The ability to Brave (use BP for extra actions) and Default (defend to gain BP) actually adds a layer of strategy to the game that differentiates it from other job system classic rpgs. Your BP can go negative, for instance, so blitzing through random encounters is dependent on going deeply negative on BP and winning on the first turn.

The characters get a LOT of interaction time, to the point where most events are followed by an optional “party chat” event where they discuss what happened…or something completely random, like how they take their coffee.

SPOILERS:

I’ll admit some irritation that chapters 5-8 are basically retreads of the same boss rush. I get what they were going for (and it’s nice not to have to re-map dungeons or learn a new world map), and they did try to add new things to collect (the variations on the optional asterisk holder fights, the chest key, the genome powers, some altered plot bits), but it still gets tedious.

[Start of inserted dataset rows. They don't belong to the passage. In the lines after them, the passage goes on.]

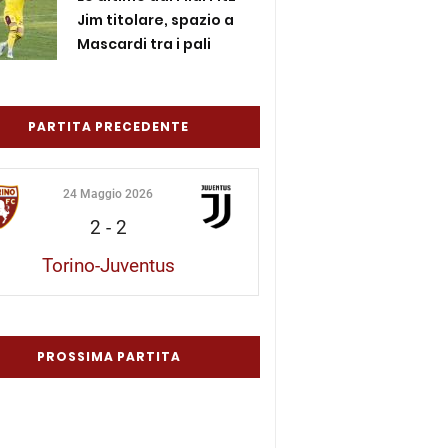
Jim titolare, spazio a
Mascardi tra i pali
PARTITA PRECEDENTE
24 Maggio 2026
2
-
2
Torino-Juventus
PROSSIMA PARTITA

There are two endings, and I only got the first one by breaking the last crystal in chapter 6—by that point, I had done pretty much everything and wasn’t interested in more rounds of boss retreads. The game tries very hard to steer you into that, to the point where “Where The Fairy Flies” on the title screen transforms into “Airy Lies”. I checked a walkthrough and determined that the “true” ending only gets me a couple more bosses and one more floor in the bonus dungeon, which really didn’t feel worth my time and effort.

Overall: This was a really solid classic Final Fantasy-style jrpg with really good characterization and an eminently fun, playable system. The second half of the game gets a bit repetitive, but I didn’t think that was enough to detract from the overall quality of the experience.